(Data to use Opens)

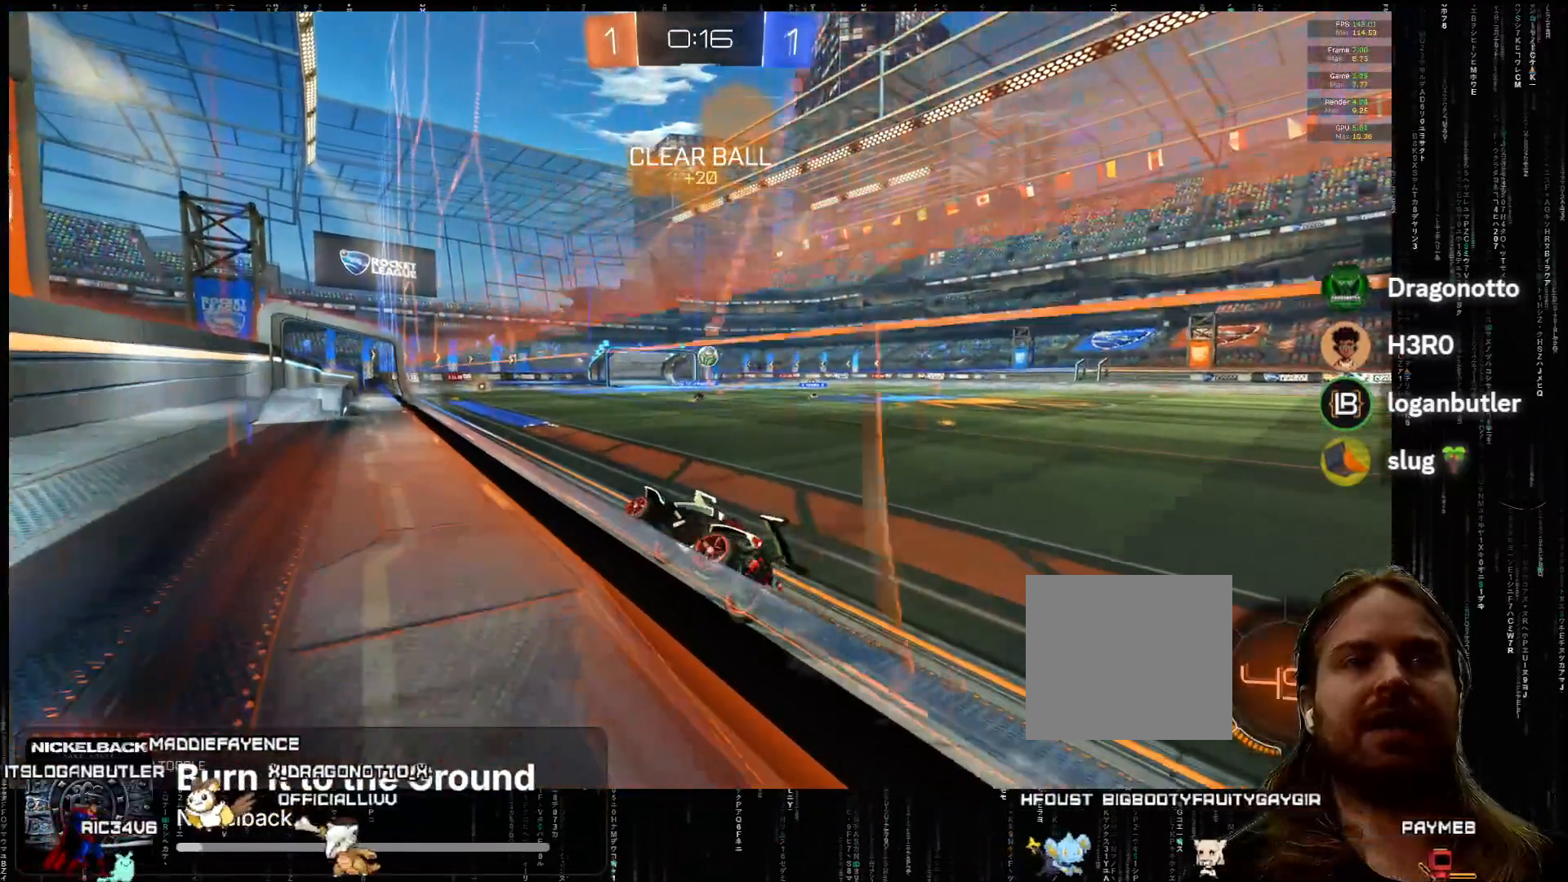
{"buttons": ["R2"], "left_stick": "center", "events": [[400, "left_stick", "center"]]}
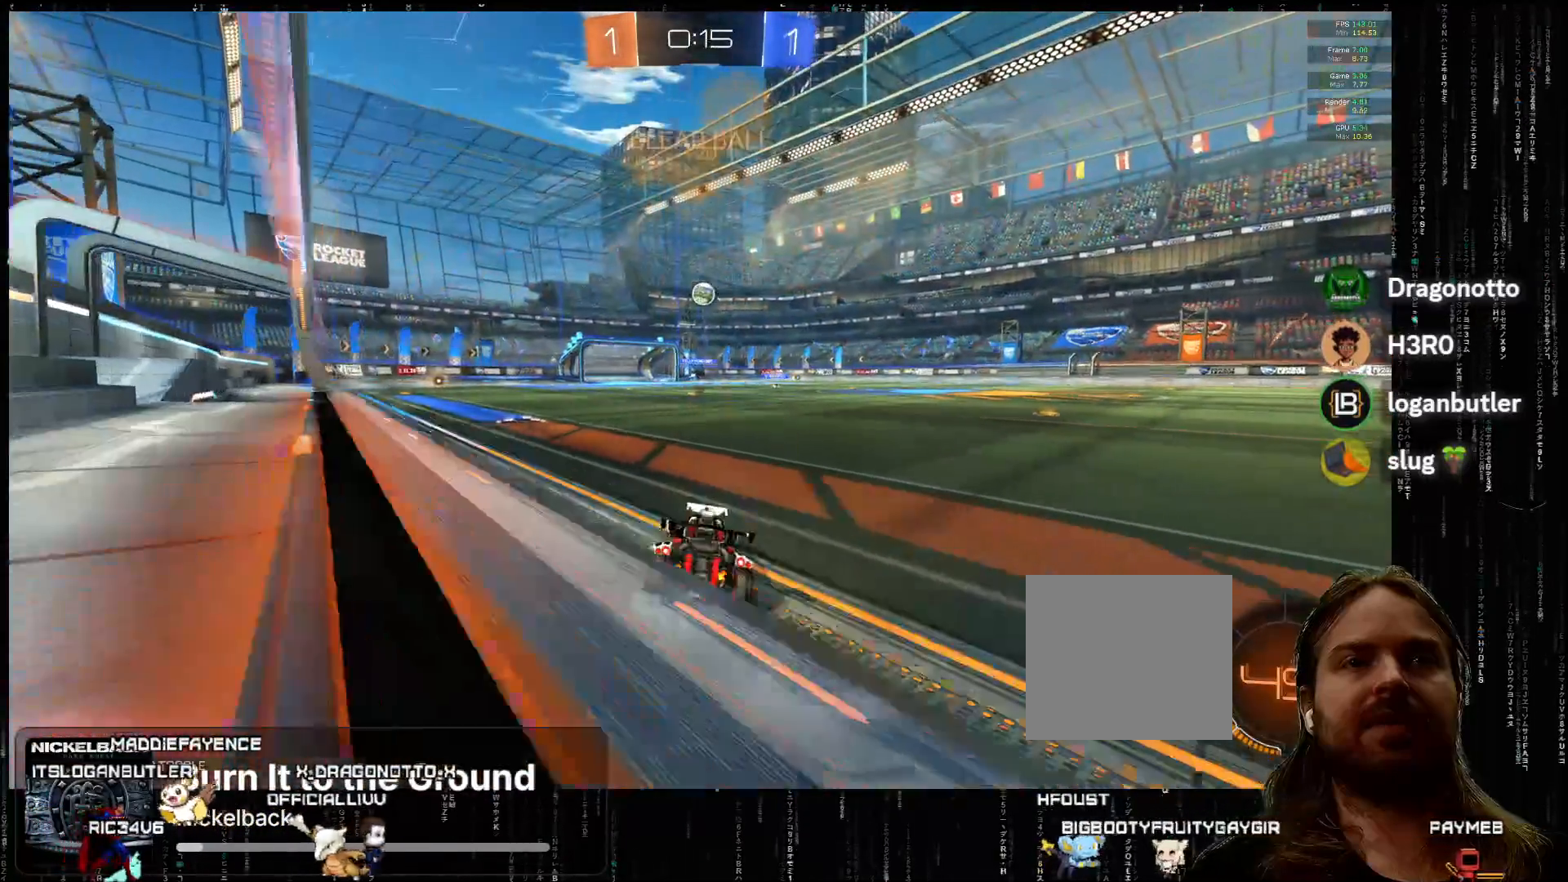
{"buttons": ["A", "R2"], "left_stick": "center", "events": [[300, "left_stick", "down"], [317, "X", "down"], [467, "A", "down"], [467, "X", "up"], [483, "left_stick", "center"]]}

(Data to use Closes)
(Data to use Opens)

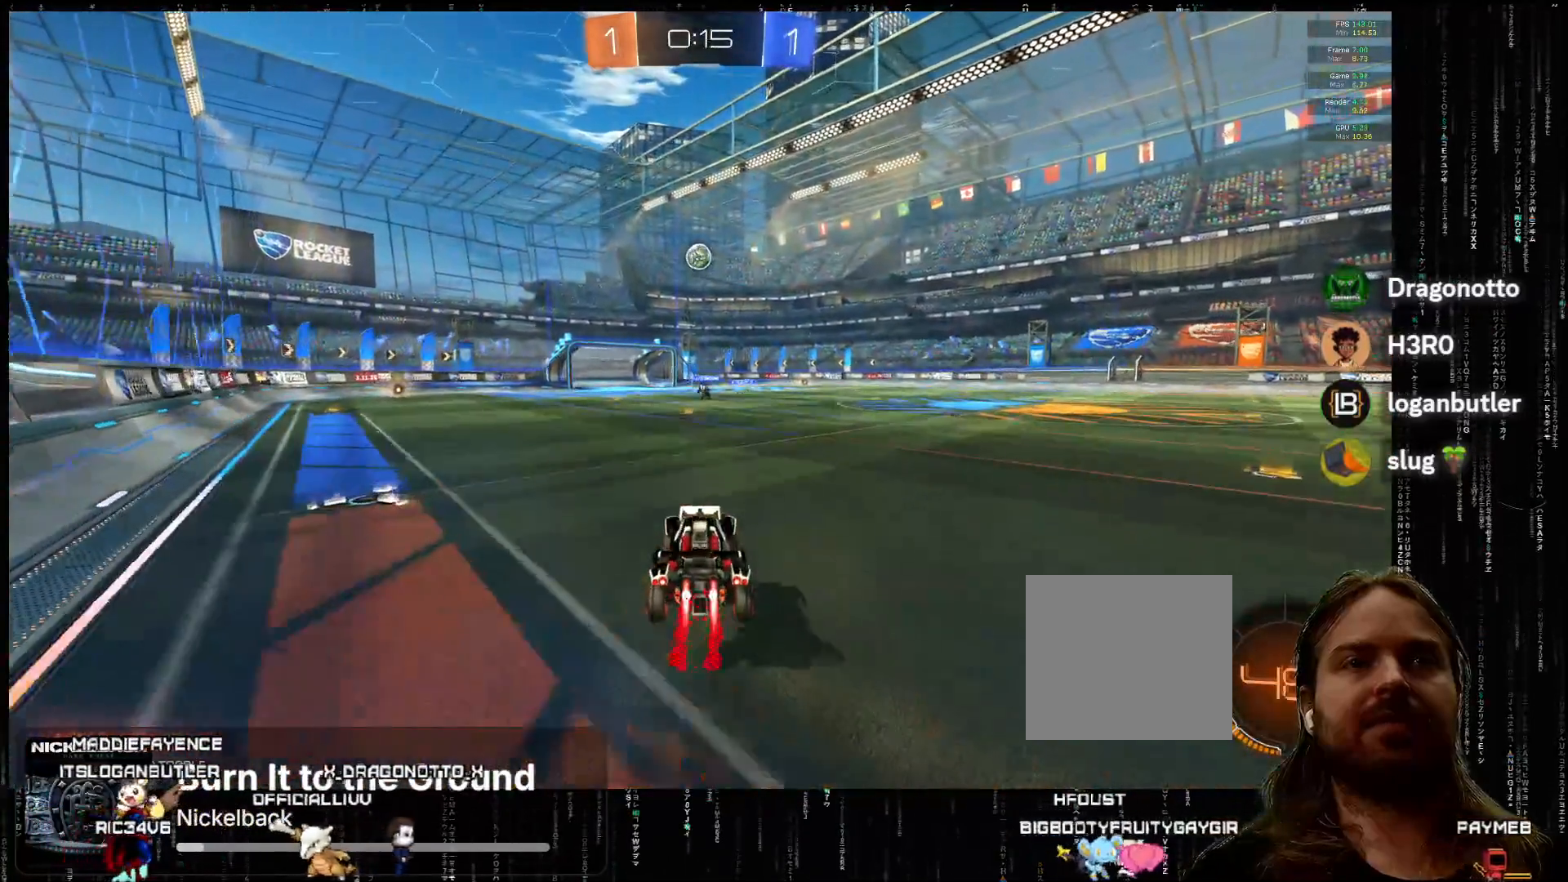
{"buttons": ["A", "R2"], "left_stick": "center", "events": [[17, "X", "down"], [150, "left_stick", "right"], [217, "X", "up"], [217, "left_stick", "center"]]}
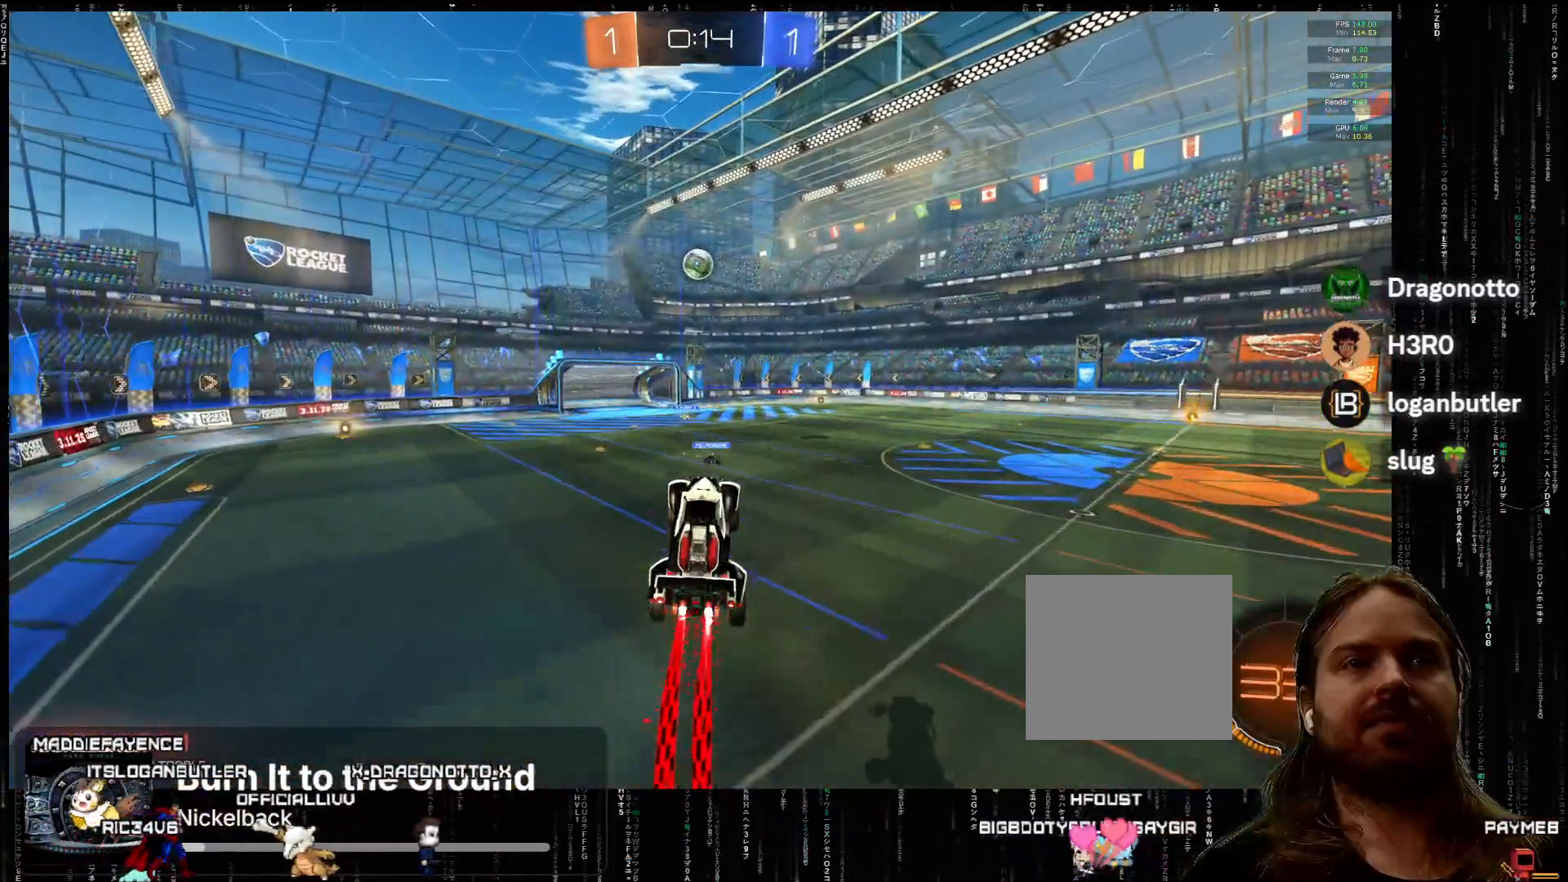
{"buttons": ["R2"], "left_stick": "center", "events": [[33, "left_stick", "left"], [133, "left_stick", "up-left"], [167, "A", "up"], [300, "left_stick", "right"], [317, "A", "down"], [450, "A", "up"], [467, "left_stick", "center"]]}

(Data to use Closes)

Report every line of the material above in which "down" appears.

Response area:
{"buttons": ["A", "R2"], "left_stick": "center", "events": [[300, "left_stick", "down"], [317, "X", "down"], [467, "A", "down"], [467, "X", "up"], [483, "left_stick", "center"]]}
{"buttons": ["A", "R2"], "left_stick": "center", "events": [[17, "X", "down"], [150, "left_stick", "right"], [217, "X", "up"], [217, "left_stick", "center"]]}
{"buttons": ["R2"], "left_stick": "center", "events": [[33, "left_stick", "left"], [133, "left_stick", "up-left"], [167, "A", "up"], [300, "left_stick", "right"], [317, "A", "down"], [450, "A", "up"], [467, "left_stick", "center"]]}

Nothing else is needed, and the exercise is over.